Al contrario, se direzioniamo la nostra attenzione su quelle cose per cui siamo grati, i doni della nostra vita – le qualità benefiche dentro di noi e nel mondo che ci circonda; le cose in cui riusciamo, la maggior parte delle quali possono sembrare di poco conto ma in ogni caso ci riescono bene – allora costruiremo substrati neurali decisamente differenti.
Credo che questo sia il motivo per cui, più di cent’anni or sono, prima che venissero inventati strumenti come la risonanza magnetica funzionale, William James, il padre della psicologia americana, disse: “L’educazione dell’attenzione dovrebbe essere considerata l’educazione per eccellenza”.
Il problema, ovviamente, è che la maggior parte delle persone non possiede un buon controllo della propria attenzione. In parte ciò è dovuto alla natura umana, modellata dall’evoluzione. I nostri antenati che si sono concentrati semplicemente sul riflesso dei raggi solari su di uno specchio d’acqua sono stati divorati dai predatori. Quelli che, invece, si trovavano in uno stato di costante vigilanza sono sopravvissuti.
Oggigiorno, tuttavia, siamo costantemente bombardati da stimoli per la cui gestione il nostro cervello non si è evoluto. Perciò acquisire un maggiore controllo sulla nostra attenzione, in un modo o nell’altro, è realmente fondamentale. Poco importa se questo avviene attraverso la pratica della mindfulness, per esempio, o attraverso la pratica della gratitudine, che ci porta a riconoscere ciò che di buono ci è stato donato.
Sono ottimi modi per acquisire il controllo della nostra attenzione, perché ci ritroviamo lì, che si tratti di 30 secondi o di 30 minuti, a riportare la nostra concentrazione su un oggetto di cui scegliamo di divenire consapevoli.
Assorbire il buono
Quanto detto ci porta a quello che è il mio metodo preferito per usare volontariamente la propria mente per migliorare nel tempo il cervello: assorbire il buono.

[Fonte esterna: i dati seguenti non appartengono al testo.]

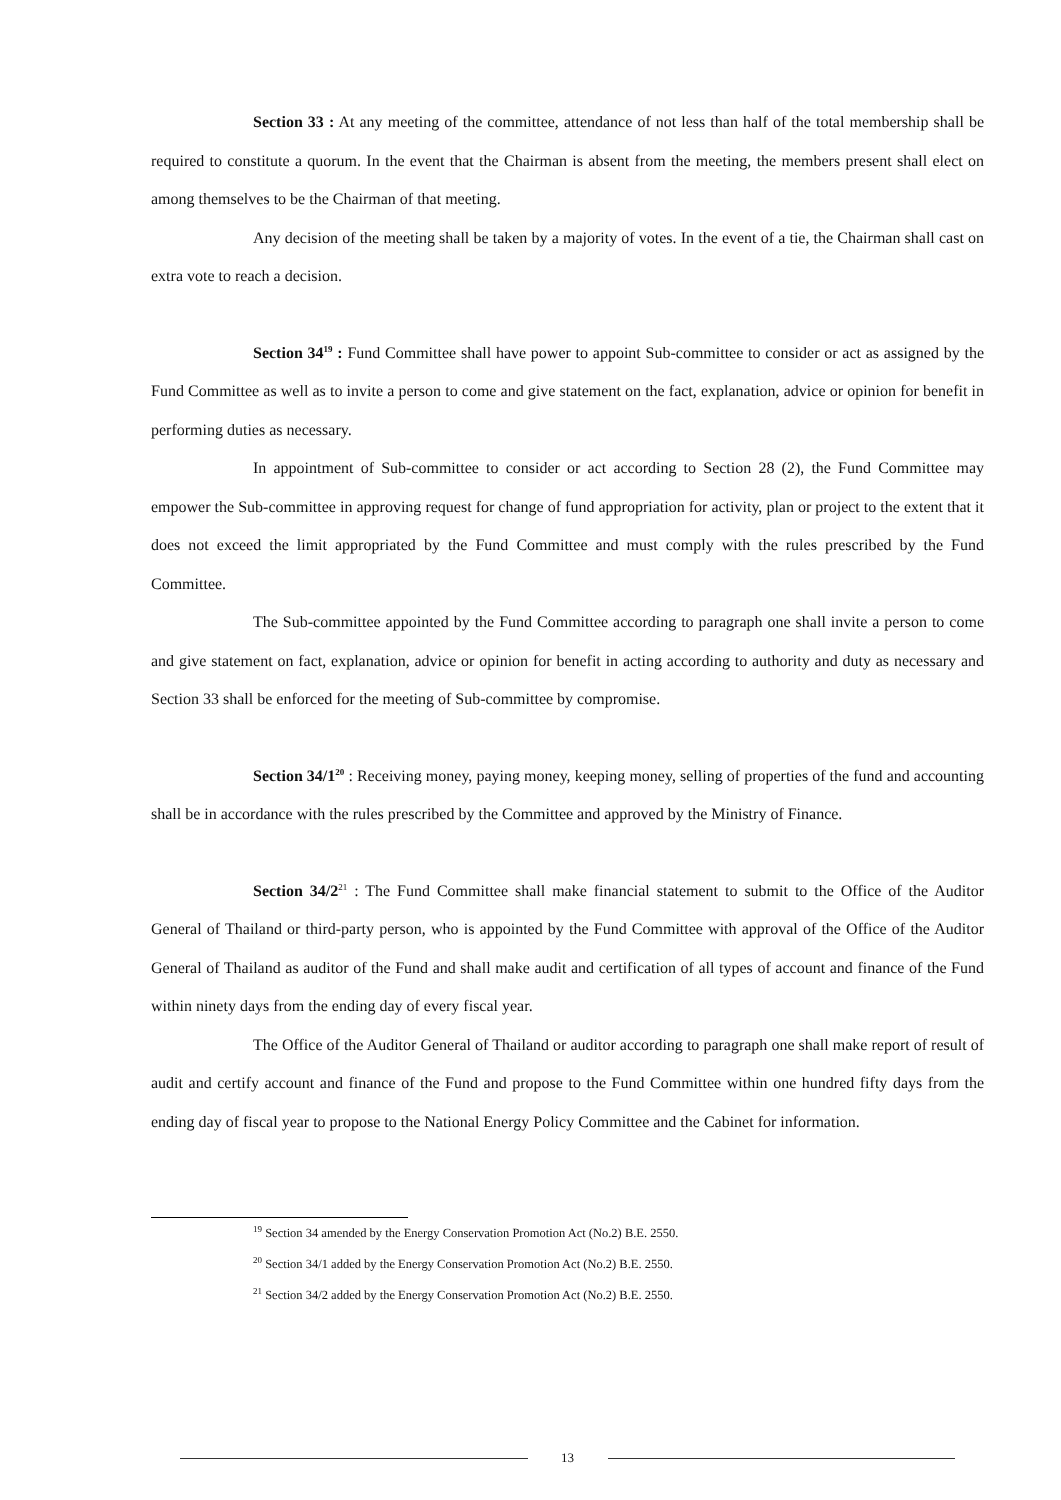Section 33 : At any meeting of the committee, attendance of not less than half of the total membership shall be required to constitute a quorum. In the event that the Chairman is absent from the meeting, the members present shall elect on among themselves to be the Chairman of that meeting.
Any decision of the meeting shall be taken by a majority of votes. In the event of a tie, the Chairman shall cast on extra vote to reach a decision.
Section 34<sup>19</sup> : Fund Committee shall have power to appoint Sub-committee to consider or act as assigned by the Fund Committee as well as to invite a person to come and give statement on the fact, explanation, advice or opinion for benefit in performing duties as necessary.
In appointment of Sub-committee to consider or act according to Section 28 (2), the Fund Committee may empower the Sub-committee in approving request for change of fund appropriation for activity, plan or project to the extent that it does not exceed the limit appropriated by the Fund Committee and must comply with the rules prescribed by the Fund Committee.
The Sub-committee appointed by the Fund Committee according to paragraph one shall invite a person to come and give statement on fact, explanation, advice or opinion for benefit in acting according to authority and duty as necessary and Section 33 shall be enforced for the meeting of Sub-committee by compromise.
Section 34/1<sup>20</sup> : Receiving money, paying money, keeping money, selling of properties of the fund and accounting shall be in accordance with the rules prescribed by the Committee and approved by the Ministry of Finance.
Section 34/2<sup>21</sup> : The Fund Committee shall make financial statement to submit to the Office of the Auditor General of Thailand or third-party person, who is appointed by the Fund Committee with approval of the Office of the Auditor General of Thailand as auditor of the Fund and shall make audit and certification of all types of account and finance of the Fund within ninety days from the ending day of every fiscal year.
The Office of the Auditor General of Thailand or auditor according to paragraph one shall make report of result of audit and certify account and finance of the Fund and propose to the Fund Committee within one hundred fifty days from the ending day of fiscal year to propose to the National Energy Policy Committee and the Cabinet for information.
<sup>19</sup> Section 34 amended by the Energy Conservation Promotion Act (No.2) B.E. 2550.
<sup>20</sup> Section 34/1 added by the Energy Conservation Promotion Act (No.2) B.E. 2550.
<sup>21</sup> Section 34/2 added by the Energy Conservation Promotion Act (No.2) B.E. 2550.
13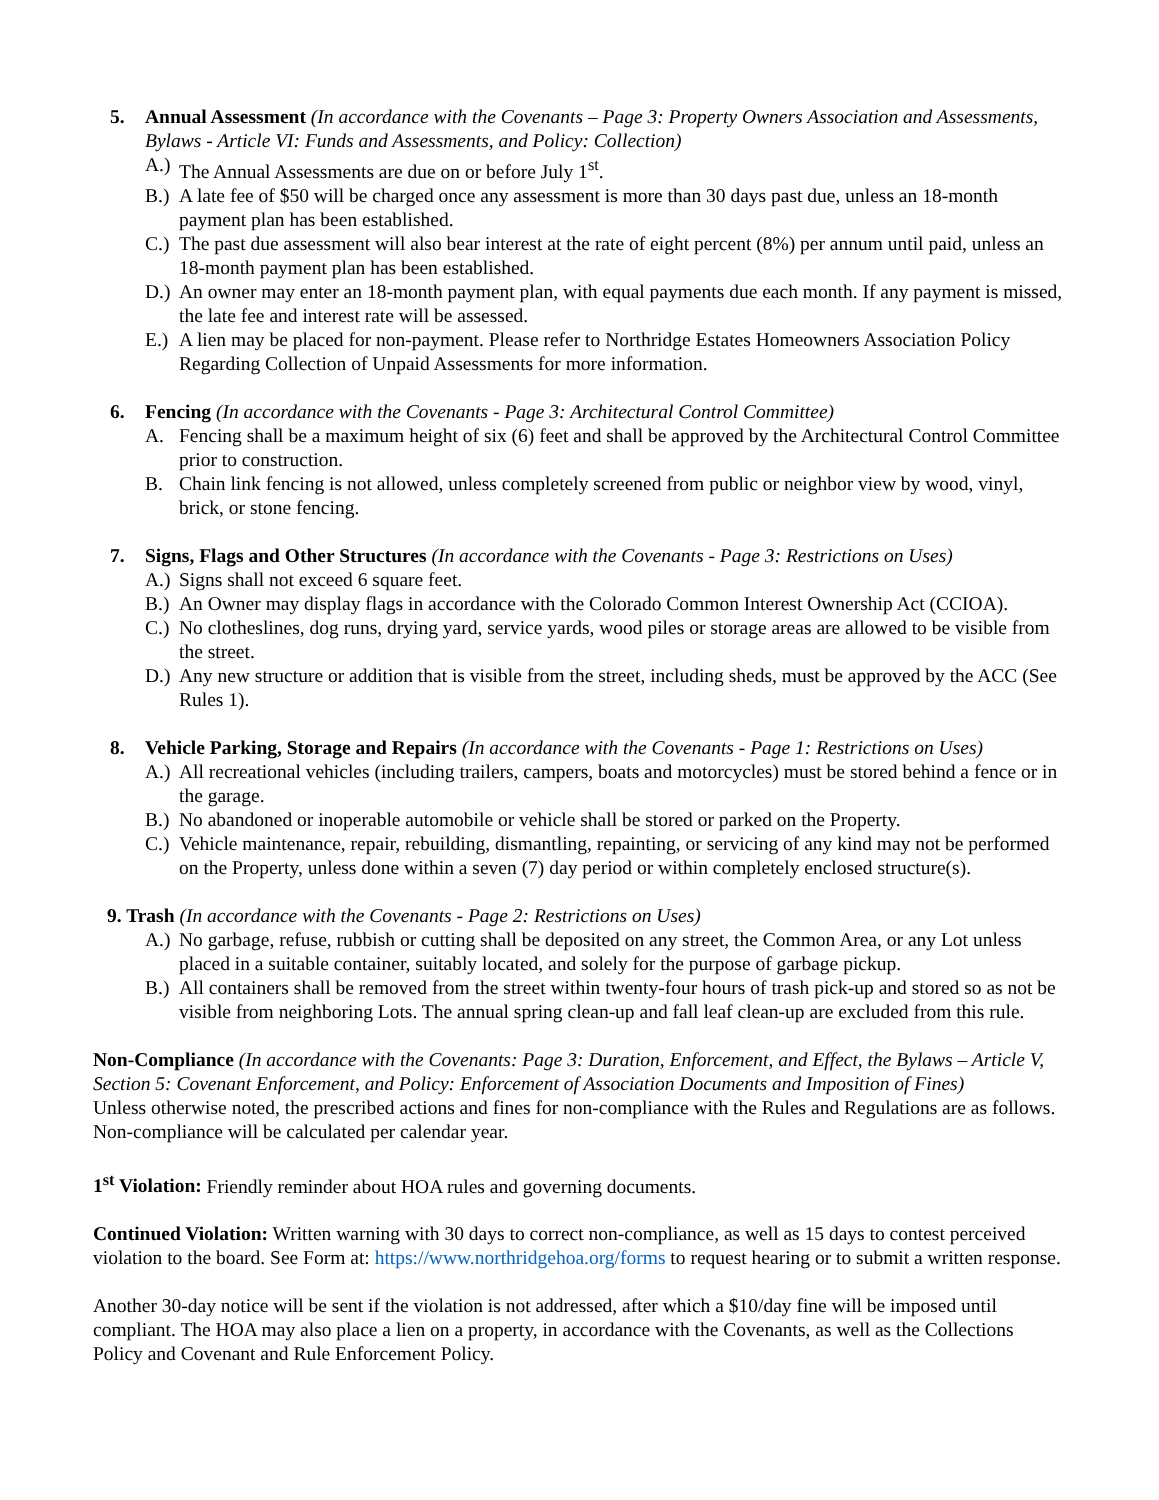5. Annual Assessment (In accordance with the Covenants – Page 3: Property Owners Association and Assessments, Bylaws - Article VI: Funds and Assessments, and Policy: Collection)
A.) The Annual Assessments are due on or before July 1<sup>st</sup>.
B.) A late fee of $50 will be charged once any assessment is more than 30 days past due, unless an 18-month payment plan has been established.
C.) The past due assessment will also bear interest at the rate of eight percent (8%) per annum until paid, unless an 18-month payment plan has been established.
D.) An owner may enter an 18-month payment plan, with equal payments due each month. If any payment is missed, the late fee and interest rate will be assessed.
E.) A lien may be placed for non-payment. Please refer to Northridge Estates Homeowners Association Policy Regarding Collection of Unpaid Assessments for more information.
6. Fencing (In accordance with the Covenants - Page 3: Architectural Control Committee)
A. Fencing shall be a maximum height of six (6) feet and shall be approved by the Architectural Control Committee prior to construction.
B. Chain link fencing is not allowed, unless completely screened from public or neighbor view by wood, vinyl, brick, or stone fencing.
7. Signs, Flags and Other Structures (In accordance with the Covenants - Page 3: Restrictions on Uses)
A.) Signs shall not exceed 6 square feet.
B.) An Owner may display flags in accordance with the Colorado Common Interest Ownership Act (CCIOA).
C.) No clotheslines, dog runs, drying yard, service yards, wood piles or storage areas are allowed to be visible from the street.
D.) Any new structure or addition that is visible from the street, including sheds, must be approved by the ACC (See Rules 1).
8. Vehicle Parking, Storage and Repairs (In accordance with the Covenants - Page 1: Restrictions on Uses)
A.) All recreational vehicles (including trailers, campers, boats and motorcycles) must be stored behind a fence or in the garage.
B.) No abandoned or inoperable automobile or vehicle shall be stored or parked on the Property.
C.) Vehicle maintenance, repair, rebuilding, dismantling, repainting, or servicing of any kind may not be performed on the Property, unless done within a seven (7) day period or within completely enclosed structure(s).
9. Trash (In accordance with the Covenants - Page 2: Restrictions on Uses)
A.) No garbage, refuse, rubbish or cutting shall be deposited on any street, the Common Area, or any Lot unless placed in a suitable container, suitably located, and solely for the purpose of garbage pickup.
B.) All containers shall be removed from the street within twenty-four hours of trash pick-up and stored so as not be visible from neighboring Lots. The annual spring clean-up and fall leaf clean-up are excluded from this rule.
Non-Compliance (In accordance with the Covenants: Page 3: Duration, Enforcement, and Effect, the Bylaws – Article V, Section 5: Covenant Enforcement, and Policy: Enforcement of Association Documents and Imposition of Fines)
Unless otherwise noted, the prescribed actions and fines for non-compliance with the Rules and Regulations are as follows. Non-compliance will be calculated per calendar year.
1<sup>st</sup> Violation: Friendly reminder about HOA rules and governing documents.
Continued Violation: Written warning with 30 days to correct non-compliance, as well as 15 days to contest perceived violation to the board. See Form at: https://www.northridgehoa.org/forms to request hearing or to submit a written response.
Another 30-day notice will be sent if the violation is not addressed, after which a $10/day fine will be imposed until compliant. The HOA may also place a lien on a property, in accordance with the Covenants, as well as the Collections Policy and Covenant and Rule Enforcement Policy.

Vivere semplicemente delle esperienze positive non è sufficiente per promuovere un benessere che duri nel tempo. Se una persona prova gratitudine per qualche secondo è una bella cosa, sempre meglio che covare rancore o provare amarezza per qualche secondo. Ma per “risucchiare” quell’esperienza fin dentro al cervello, abbiamo bisogno di immergerci in essa per più di qualche secondo. Ci sono dei passi che dobbiamo seguire se vogliamo, consapevolmente, mantenere il faro dell’attenzione sul positivo.
Detto questo, come lo facciamo? Suggerisco tre modi possibili .
Credo sia importante esplicitare che non ho inventato nulla di nuovo. Si tratta di tecniche utilizzate in molte buone terapie e in altre pratiche. Ho solo provato a separarle e inscriverle all’interno di una comprensione evoluzionistica del funzionamento del cervello.
1. Lasciamo che un buon fatto diventi una buona esperienza. Spesso mentre viviamo le nostre vite, le cose positive semplicemente accadono: una piccola cosa, come una crocetta sulla nostra lista delle cose da fare, un altro giorno di lavoro a cui siamo sopravvissuti, lo sbocciare dei nostri fiori, e via discorrendo. Sono tutte occasioni per sentirci bene. Non lasciamocele sfuggire per niente al mondo: riconosciamole come opportunità per sentirci realmente bene.
2. Assaporiamo le esperienze positive. Mettiamo in pratica ciò che ogni buon insegnante sa: se vuoi che le persone imparino qualcosa, rendi l’esperienza il più possibile intensa (in questo caso sentendola nel corpo) e cerca di mantenere questa intensità il più a lungo possibile.
3. Infine, quando ci immergiamo nell’esperienza, percepiamo nel profondo che l’esperienza entra a far parte di noi. Possiamo farlo attraverso le visualizzazioni, ad esempio percependo una luce dorata che penetra dentro di noi oppure un balsamo che lenisce il corpo dal profondo. Possiamo anche immaginare un gioiello che va a depositarsi nello scrigno del nostro cuore, o ancora possiamo semplicemente constatare che l’esperienza diventa parte di noi e si trasforma in una risorsa che possiamo portare con noi per sempre.